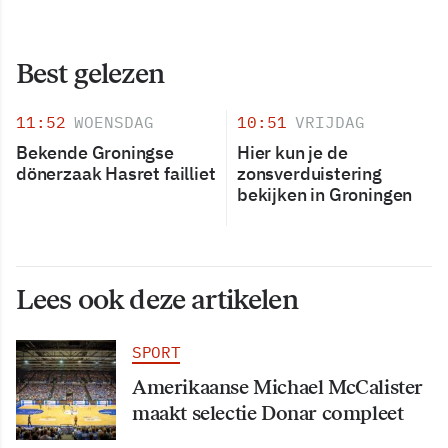
Best gelezen
11:52
WOENSDAG
10:51
VRIJDAG
Bekende Groningse
Hier kun je de
dönerzaak Hasret failliet
zonsverduistering
bekijken in Groningen
Lees ook deze artikelen
SPORT
Amerikaanse Michael McCalister
maakt selectie Donar compleet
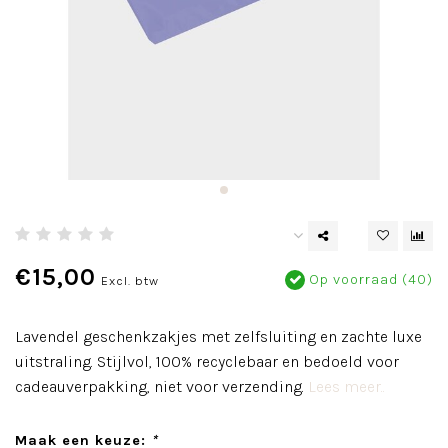
€15,00
Op voorraad (40)
Excl. btw
Lavendel geschenkzakjes met zelfsluiting en zachte luxe
uitstraling. Stijlvol, 100% recyclebaar en bedoeld voor
cadeauverpakking, niet voor verzending.
Lees meer..
Maak een keuze:
*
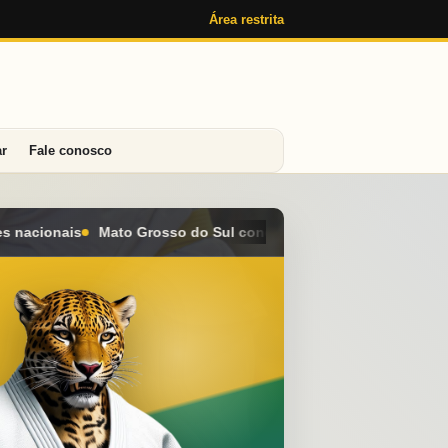
Área restrita
ar
Fale conosco
 conquista seis medalhas e alcança o 4º lugar geral no Campeona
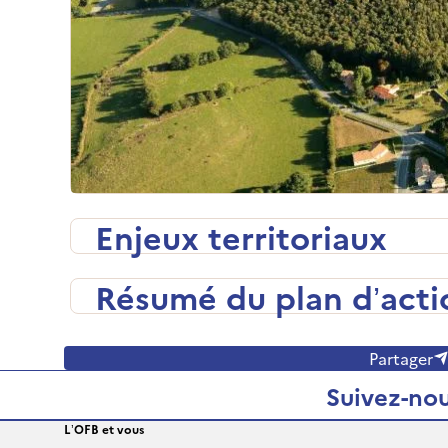
Enjeux territoriaux
Résumé du plan d’acti
Partager
Suivez-nou
L’OFB et vous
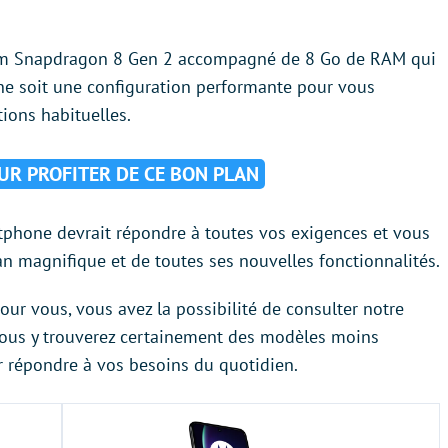
lcomm Snapdragon 8 Gen 2 accompagné de 8 Go de RAM qui
ne soit une configuration performante pour vous
ions habituelles.
OUR PROFITER DE CE BON PLAN
rtphone devrait répondre à toutes vos exigences et vous
an magnifique et de toutes ses nouvelles fonctionnalités.
pour vous, vous avez la possibilité de consulter notre
vous y trouverez certainement des modèles moins
 répondre à vos besoins du quotidien.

- - -

- [To do]: Format the text of the material above as a JSON list of strings, with one string for each line and blank lines omitted. Leave the pictures out of the answer.

- [Result of this exercise]:
[
  "Best gelezen",
  "11:52",
  "WOENSDAG",
  "10:51",
  "VRIJDAG",
  "Bekende Groningse",
  "Hier kun je de",
  "dönerzaak Hasret failliet",
  "zonsverduistering",
  "bekijken in Groningen",
  "Lees ook deze artikelen",
  "SPORT",
  "Amerikaanse Michael McCalister",
  "maakt selectie Donar compleet",
  "€15,00",
  "Op voorraad (40)",
  "Excl. btw",
  "Lavendel geschenkzakjes met zelfsluiting en zachte luxe",
  "uitstraling. Stijlvol, 100% recyclebaar en bedoeld voor",
  "cadeauverpakking, niet voor verzending.",
  "Lees meer..",
  "Maak een keuze:",
  "*",
  "Área restrita",
  "ar",
  "Fale conosco",
  " conquista seis medalhas e alcança o 4º lugar geral no Campeona",
  "Enjeux territoriaux",
  "Résumé du plan d’acti",
  "Partager",
  "Suivez-nou",
  "L’OFB et vous",
  "lcomm Snapdragon 8 Gen 2 accompagné de 8 Go de RAM qui",
  "ne soit une configuration performante pour vous",
  "ions habituelles.",
  "OUR PROFITER DE CE BON PLAN",
  "rtphone devrait répondre à toutes vos exigences et vous",
  "an magnifique et de toutes ses nouvelles fonctionnalités.",
  "pour vous, vous avez la possibilité de consulter notre",
  "vous y trouverez certainement des modèles moins",
  " répondre à vos besoins du quotidien."
]